The only fitting I’m doing (so far) with cross-validation is of one parameter — the prior variance/scale. Oh, and which sets of features to use at a coarse scale, like tokens vs. case-normalized tokens vs. stemmed case-normalized tokens vs. character n-grams. And one more thing, now that I think about it — minimum counts for feature selection.

The problems we’re working on are pretty unstable in the sense of being nearly separable on some folds, so replication is really critical to get any predictive accuracy of held-out performance.

Luckily, with the Laplace prior being used the cross-validation accuracies have much less variance across random folds than with maximum likelihood or even Gaussian priors of the same variance.

The relation of parameters to training sample sizes is a big concern with cross-validation, especially since the usual advice is to fix hyperparameters with cross-validation and then train on all the data (not just the size of a fold).

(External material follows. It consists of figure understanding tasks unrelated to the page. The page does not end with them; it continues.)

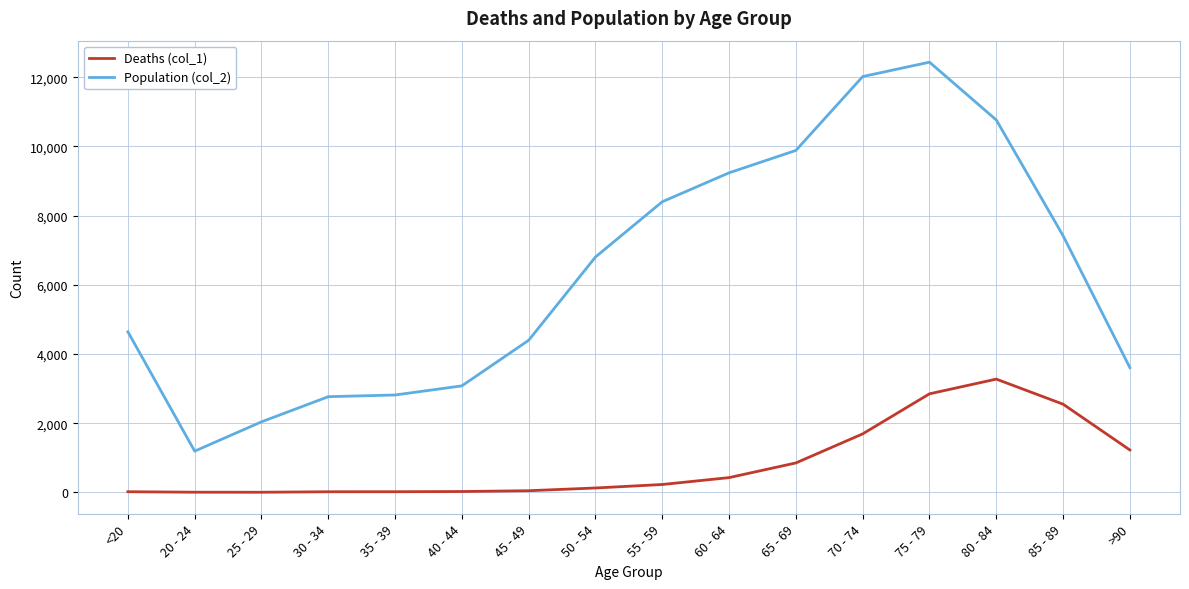

Read the Deaths (col_1) value at 55 - 59, to the nearest 100.

200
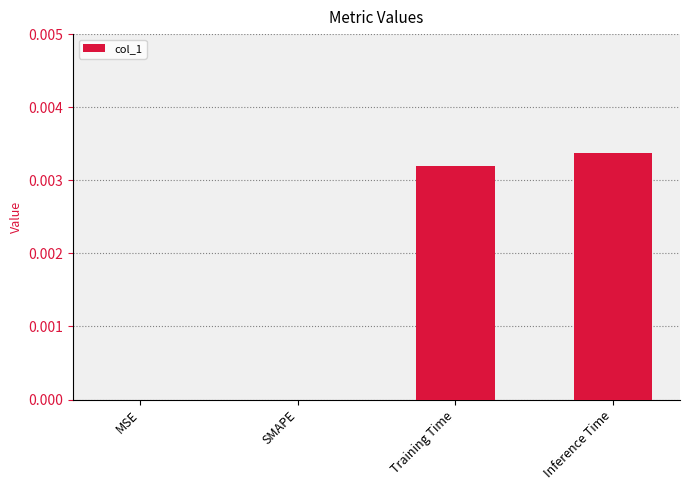

Which category has the highest value across all series?

Inference Time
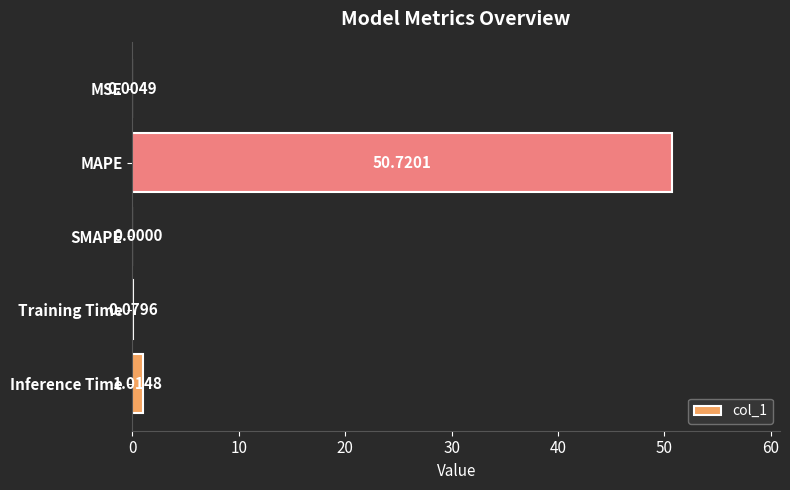

Are the bars horizontal?

Yes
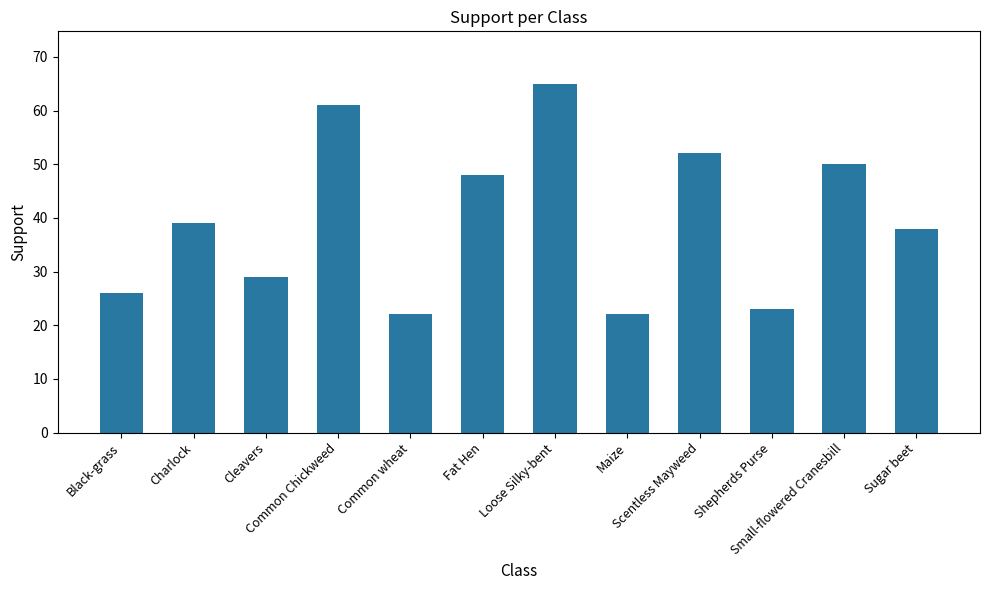

What is the maximum value shown in the chart?

65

April 30, 2008 at 12:29 pm |

Bob, I am very interested to hear any future experiments you have about scheduling the SGD learning rate. It has also turned out to be a nuisance in my experiments.

April 30, 2008 at 2:13 pm |

I found the exponential annealing schedule to converge faster and more accurately than the inverse schedule.

I found that Bottou’s suggestion of finding the best learning rate and then going with that to be unworkable because the line search for the best learning rate is highly non-convex, with good solutions at all sorts of distances that are good for the next 100K examples but bad for the next 100K examples after that.

I went to the extreme of developing a GUI-based control where

Icould drive the rate, but I really couldn’t do any better than the exponential (and who wants to spend a couple minutes doing this)? It is informative to see what’s going on with the GUI, though. If you leave the rate constant, improvements gradually dwindle to nothing, then pick up again as the rate is lowered.I found classifier accuracy wasn’t very sensitive to how many decimal places of accuracy were in the coefficients, so in practice, this may not matter much.